## [EXERCISE DESCRIPTION]
Given the records underneath, please repeat exactly the lines from the line with "Figure 24. ( a" through the line with "Figure 1. Search Strategy Illustration.", passing over any picture.

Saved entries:

»»

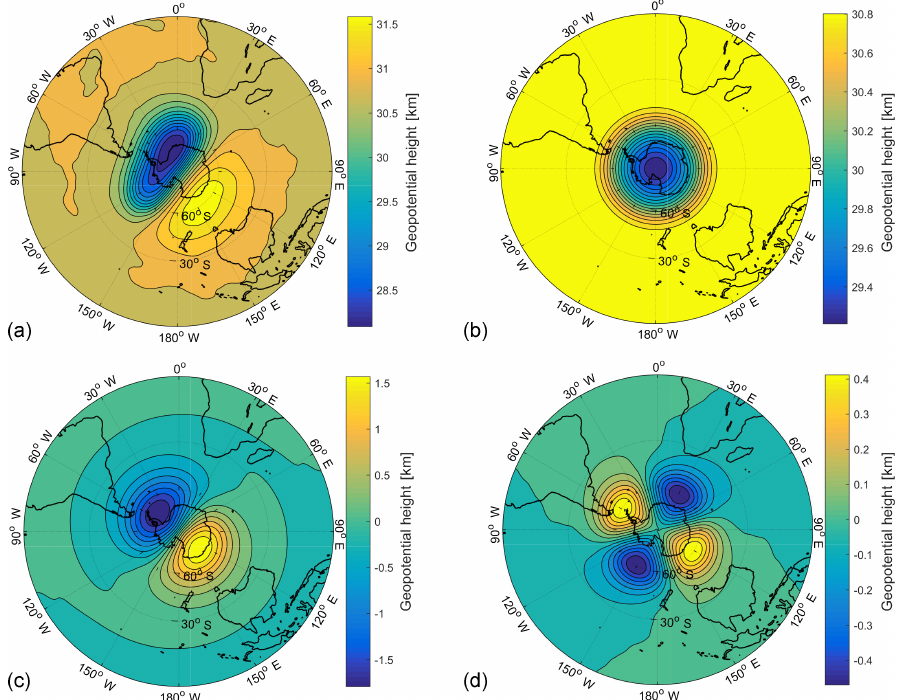
Figure 2. Stereographic projection of the geopotential height field and its Fourier decomposition for the 10hPa pressure level on 22 Septem- ber 2002 at 00:00:00UTC: (a) geopotential height; (b) mean flow; (c) Fourier component Z 1 ; (d) Fourier component Z 2 . Observe how the amplitude of the planetary wave with wave number 1 can be at least 3 times larger than that of wave number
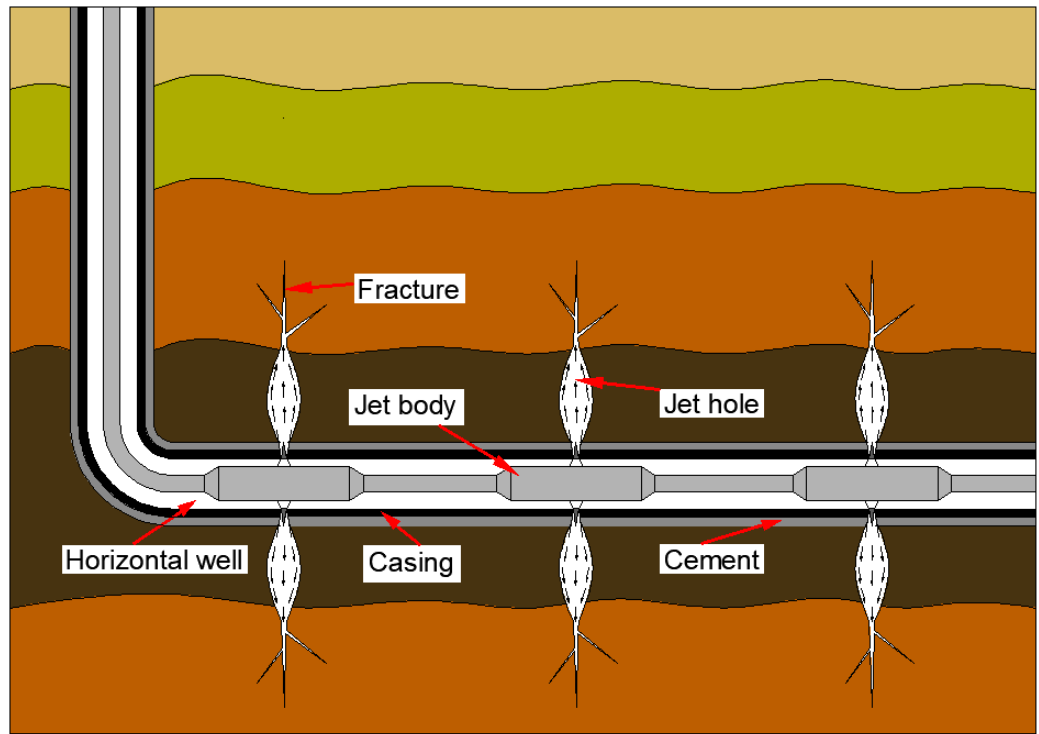
Figure 1. A schematic of hydra-jet fracturing.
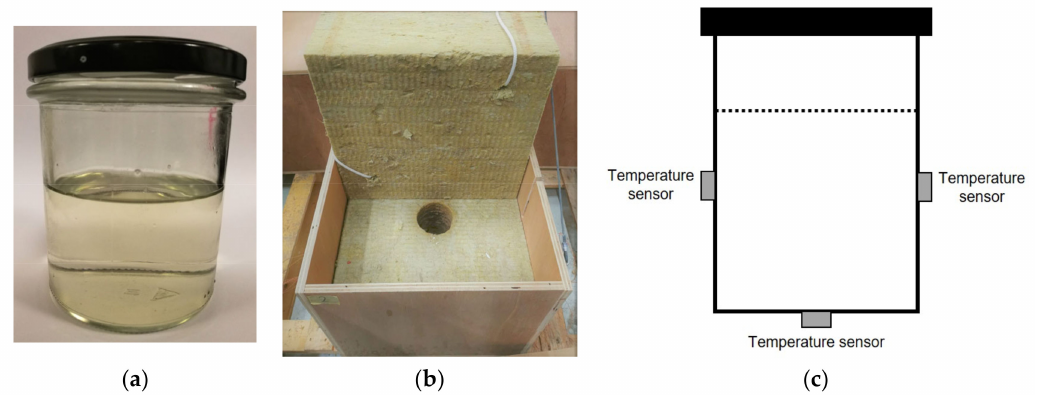
Figure 24. ( a ) Glass jar with lid, ( b ) the well-insulated box, ( c ) locations of temperature sensors (“DTU heat loss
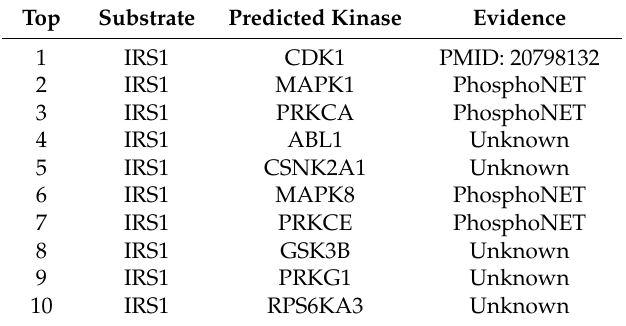
Table 1. The top 10 potential kinases of IRS1 predicted by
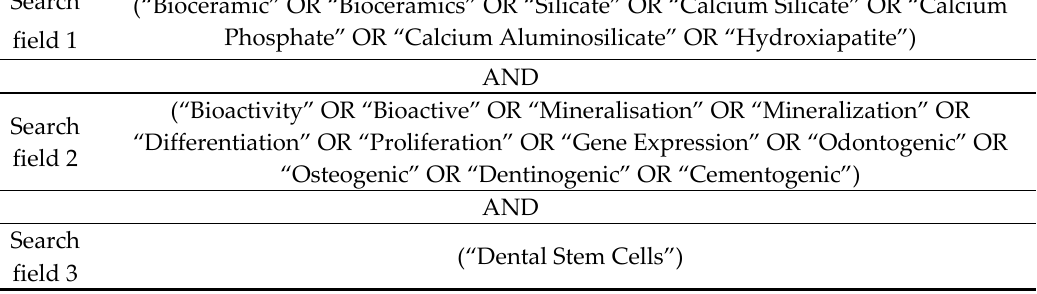
Figure 1. Search Strategy Illustration. Figure 1. Search strategy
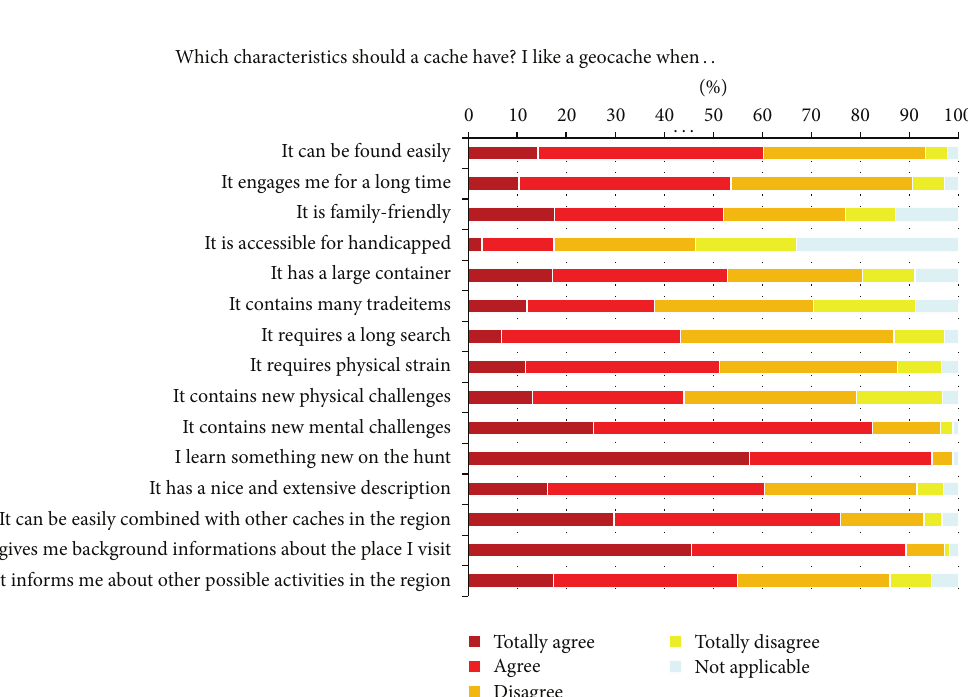
Figure 5: Motivation of geocachers.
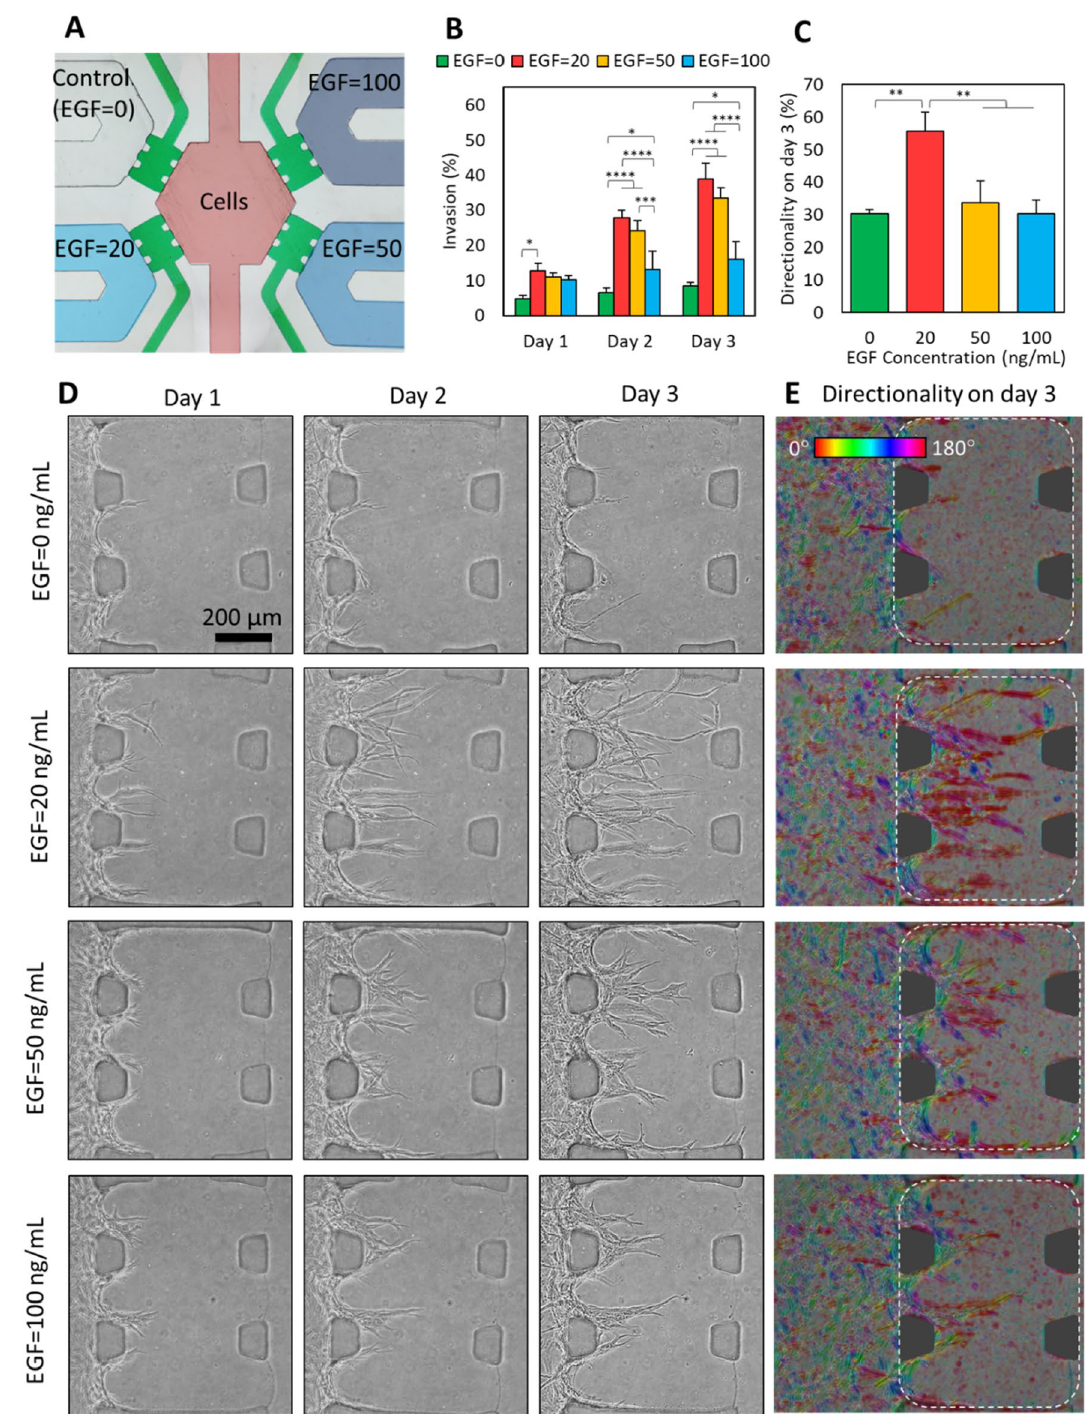
Figure 5. The dose-dependent response of the MBA-MD-231 cells to EGF gradients. ( A ) The design of the experiment in each microfluidic device. The numbers represent the concentration of the EGF in ng/mL. ( B ) The invasion levels of MBA-MD-231 cells in response to different EGF gradients. The invasion levels were measured from the area of ECM occupied by the cells. ( C ) The directionality of the invasive cells at day 3 post-seeding, in response to different EGF gradients, obtained using ImageJ software. ( D ) Representative images of each gradient section of a single device on different days post-seeding. ( E ) Qualitative representation of the cellular directionality. A color map is generated using ImageJ software to demonstrate the random orientation of the cells in the cell culture chamber and their directionality in the ECM section. A reddish color indicates the direction of the invasion aligned with the concentration gradient direction. For a better comparison, all figures rotated to position the cell culture chamber at the left and EGF signal channel at the right side of the image. The whole device that is used in ( D ) and ( E ) is shown in Figure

««

## [RESULT]
Figure 24. ( a ) Glass jar with lid, ( b ) the well-insulated box, ( c ) locations of temperature sensors (“DTU heat loss
Table 1. The top 10 potential kinases of IRS1 predicted by
Figure 1. Search Strategy Illustration. Figure 1. Search strategy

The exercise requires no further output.